Source material Block Start

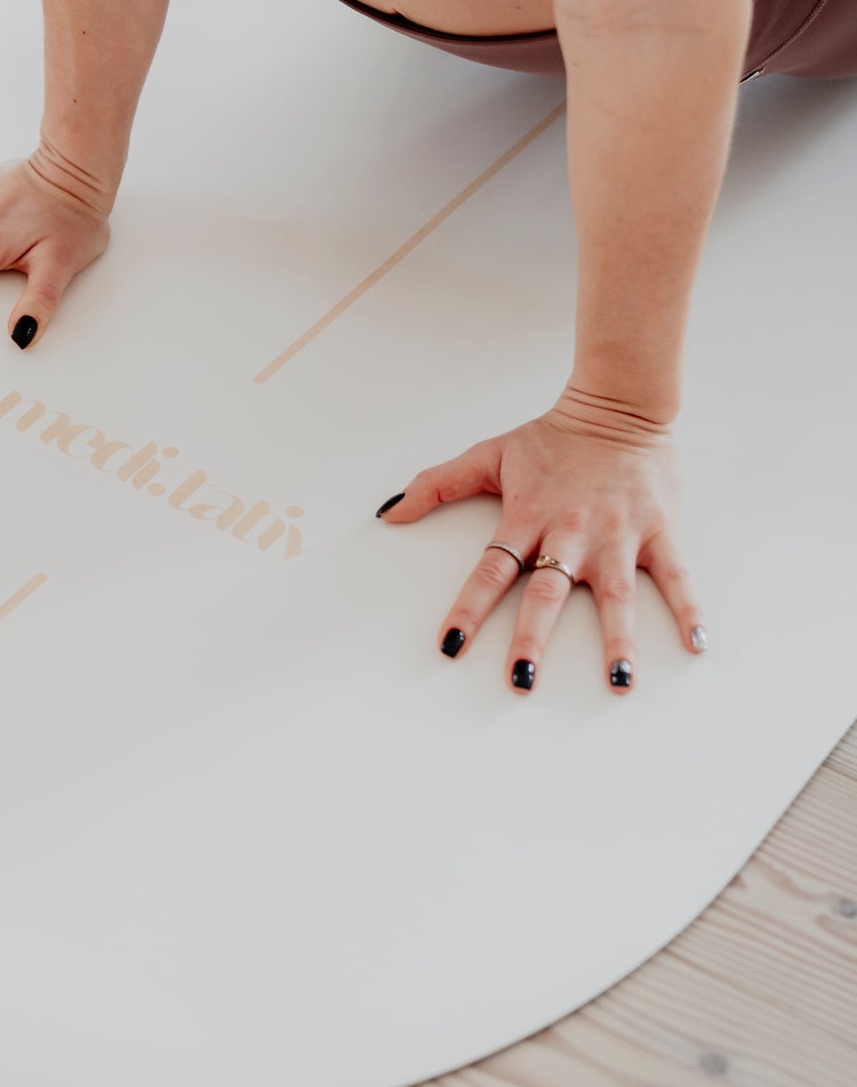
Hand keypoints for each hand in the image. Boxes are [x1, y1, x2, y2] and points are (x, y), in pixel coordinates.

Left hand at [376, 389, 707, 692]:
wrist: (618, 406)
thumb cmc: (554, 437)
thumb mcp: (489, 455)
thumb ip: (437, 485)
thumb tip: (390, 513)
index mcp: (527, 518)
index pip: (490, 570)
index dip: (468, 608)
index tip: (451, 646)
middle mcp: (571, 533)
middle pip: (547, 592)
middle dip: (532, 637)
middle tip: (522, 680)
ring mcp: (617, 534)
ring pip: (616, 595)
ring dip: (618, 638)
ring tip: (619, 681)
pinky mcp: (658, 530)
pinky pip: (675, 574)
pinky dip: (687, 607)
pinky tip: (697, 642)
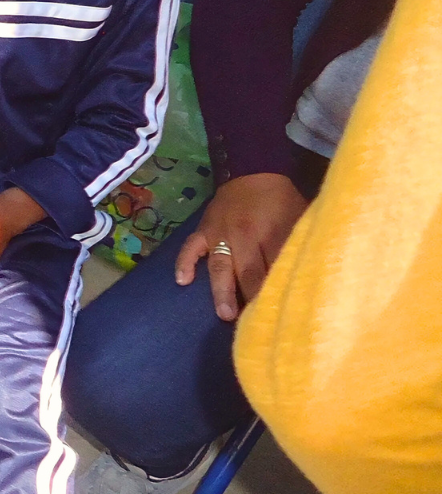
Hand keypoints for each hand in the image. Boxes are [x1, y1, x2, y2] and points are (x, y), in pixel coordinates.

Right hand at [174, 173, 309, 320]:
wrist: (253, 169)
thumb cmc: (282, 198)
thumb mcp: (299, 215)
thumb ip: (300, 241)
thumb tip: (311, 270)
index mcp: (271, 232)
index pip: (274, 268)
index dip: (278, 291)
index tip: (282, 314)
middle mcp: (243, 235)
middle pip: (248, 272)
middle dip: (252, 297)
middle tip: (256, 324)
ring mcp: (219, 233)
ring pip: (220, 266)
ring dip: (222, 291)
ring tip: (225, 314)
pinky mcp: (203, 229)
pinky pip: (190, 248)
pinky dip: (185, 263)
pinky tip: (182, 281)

Source material Block End
Source material Block Start

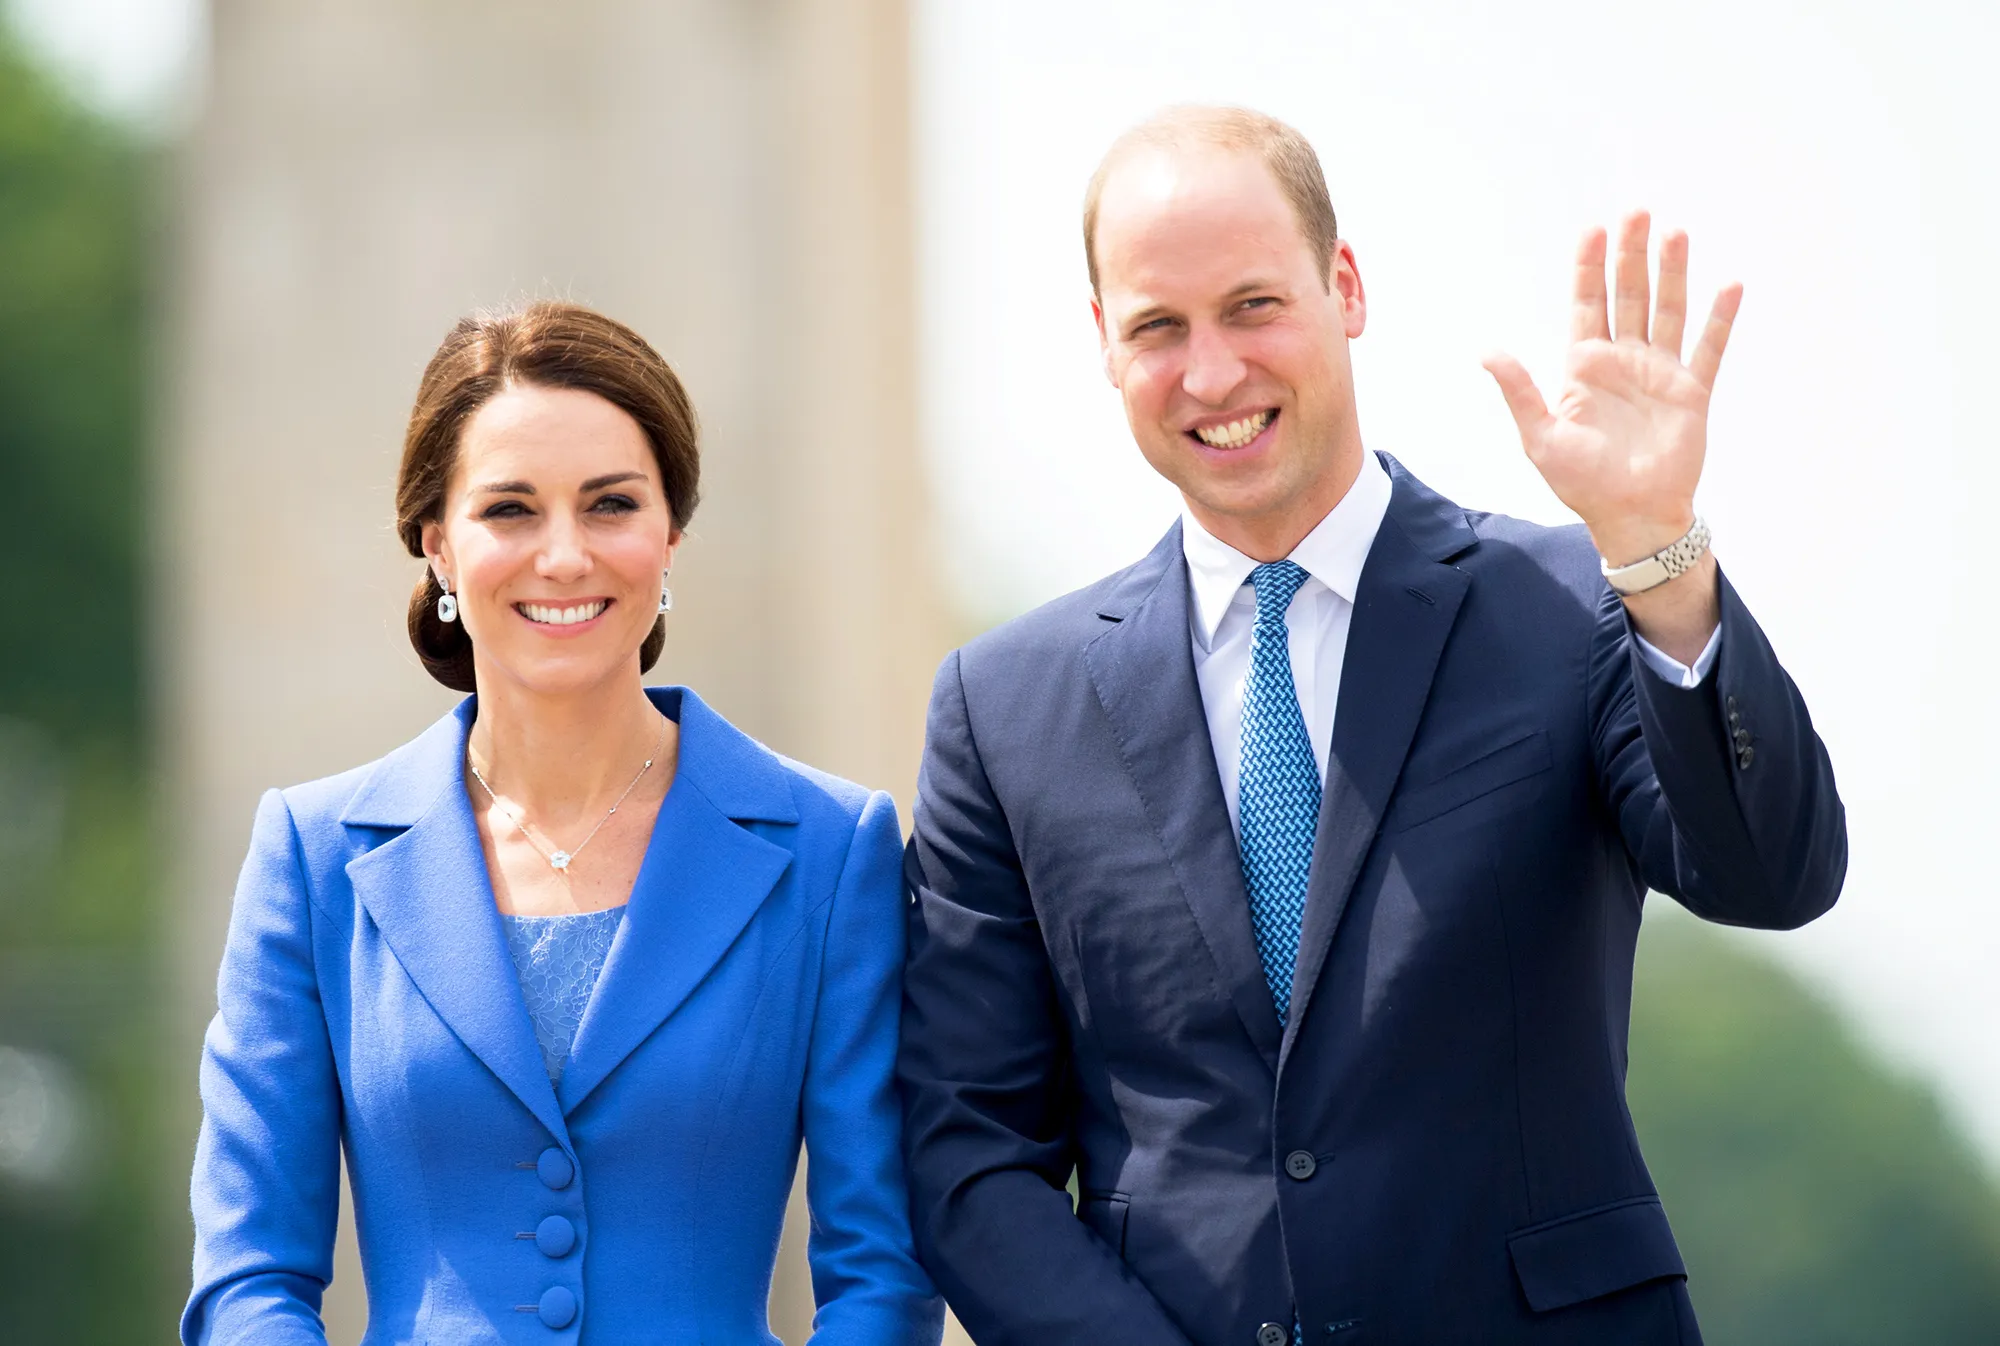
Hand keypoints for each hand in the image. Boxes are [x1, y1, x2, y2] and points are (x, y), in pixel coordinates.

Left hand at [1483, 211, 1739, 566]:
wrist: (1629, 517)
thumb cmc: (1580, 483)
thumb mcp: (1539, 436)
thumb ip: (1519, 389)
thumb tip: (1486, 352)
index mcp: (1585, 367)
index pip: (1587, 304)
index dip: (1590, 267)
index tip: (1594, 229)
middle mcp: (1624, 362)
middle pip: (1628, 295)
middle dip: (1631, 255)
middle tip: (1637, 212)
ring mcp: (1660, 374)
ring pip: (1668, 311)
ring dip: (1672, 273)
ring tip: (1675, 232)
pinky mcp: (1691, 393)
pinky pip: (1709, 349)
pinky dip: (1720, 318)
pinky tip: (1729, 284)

Source material Block End

(Task directions): Copy out the range of lines above starting at the line with "thumb ip: (300, 241)" and ending at the line with "pinky tip: (182, 281)", exactly and including both.

(Exercise response):
thumb ip: (300, 241)
thumb tip: (311, 270)
index mcp: (271, 232)
index pip: (274, 268)
index dip: (278, 291)
index tip: (282, 314)
middle mcp: (243, 235)
middle pip: (248, 272)
middle dip: (252, 297)
middle tip: (256, 324)
ring mcp: (219, 233)
ring pip: (220, 266)
ring dip: (222, 291)
ring tip: (225, 314)
pinky mcp: (203, 229)
pinky pip: (190, 248)
pinky dip: (185, 263)
pinky tip: (182, 281)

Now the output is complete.